Explore Sarajevo / Destinations / Vrelo Bosne

Destination · Ilidža · 3 min read

Vrelo Bosne

The source of the Bosna river. Cold springs, willow paths, swans, and a 3.5 km Habsburg avenue of plane trees to walk you in.

Established
Park laid out from 1885 onward
By
Austro-Hungarian landscaping; Velika Aleja planted 1885
Vrelo Bosne
Ph: Raphael Schön · source · CC BY 2.0

Address

Velika Aleja, Ilidža (end of avenue)

Hours

Open daily, dawn to dusk

Price

Small entrance fee (~2 BAM); fiacre ride ~20 BAM

Getting there

Tram 3 from Baščaršija to Ilidža (~40 min); then walk or fiacre down Velika Aleja

Time needed

Half a day

Best time

Spring through early autumn, especially May to June

Coordinates

43.8189° N 18.2695° E

Vrelo Bosne is the point where one of Bosnia’s defining rivers begins. Beneath the slopes of Mount Igman, cold water rises through limestone into a series of crystalline pools, threads itself through small wooded islands, and gathers into the channel that runs north through the country and lends its name to Bosnia itself. The springs sit about ten kilometres west of central Sarajevo, in the spa-town suburb of Ilidža, and have been one of the city’s most-loved public spaces for nearly 140 years.

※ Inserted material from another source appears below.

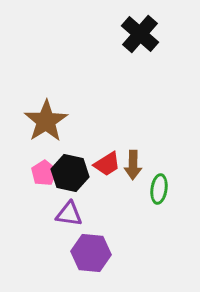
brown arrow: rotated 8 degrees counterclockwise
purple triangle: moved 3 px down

A small wooden footbridge crossing one of the springs at Vrelo Bosne, surrounded by trees and water.
A footbridge over one of the springs. Photograph: Raphael Schön, Wikimedia Commons, CC BY 2.0

A Habsburg park

The springs are ancient. Romans built villas around them in the second century AD, when this was Aquae Sulphurae, the sulphurous waters. But the park you walk today was laid out by the Austro-Hungarians in the late 19th century. Ilidža was developed as a spa resort under Habsburg rule, and in 1885 the imperial administration planted Velika Aleja, the 3.5-kilometre avenue of plane and horse-chestnut trees that leads from the spa hotels to the springs. The trees were saplings then. They are now monumental.

It is one of the great walks in Bosnia and one of the great horse-carriage rides. Fiacres (open carriages drawn by a pair of horses) wait at the entrance and trot you down the avenue for about 20 BAM each way. The sound of hoofbeats on the cobbles has been the soundtrack here since the empire ended.

At the end of the avenue

The park opens out into a landscape of footbridges, gravel paths, small wooded islands, and the springs themselves. The water is a constant 7 to 10 °C year-round, fed from underground aquifers in the limestone of Mount Igman. A well-established population of swans glides on the larger pools. There are picnic meadows under the willows, a couple of unfussy cafés selling cold drinks, and almost always a Bosnian family or two making a properly slow afternoon of it.

You can wade in the shallow streams if you want to. Bring a towel. The springs themselves are roped off as a protected nature reserve.

What to do here

There is, deliberately, not much to do. That is the appeal. Walk slowly. Find a bench. Read for an hour. Buy a small ice cream from a kiosk. Watch the swans for a while.

For a longer outing, the Plandište picnic area sits about a kilometre upstream from the main springs, and quieter trails continue further into the woods toward Mount Igman. The Roman Bridge at Ilidža (we have a separate page on it) is on the parallel road and worth 30 minutes on the walk back.

Practicalities

Take tram 3 from central Sarajevo to its terminus at Ilidža, about 40 minutes from the bazaar. From the tram stop walk 20 minutes through the spa district to the start of Velika Aleja. You can also catch a fiacre at the entrance.

A small entrance fee (a couple of marks) gets you into the park. Open dawn to dusk. The springs are most theatrical in spring, when meltwater from Igman makes them roar. In late summer the flow is calmer, the colours deeper, the swans showier.

It is the closest thing Sarajevo has to a public Eden. Go on a weekday morning if you can. Sundays belong to the families.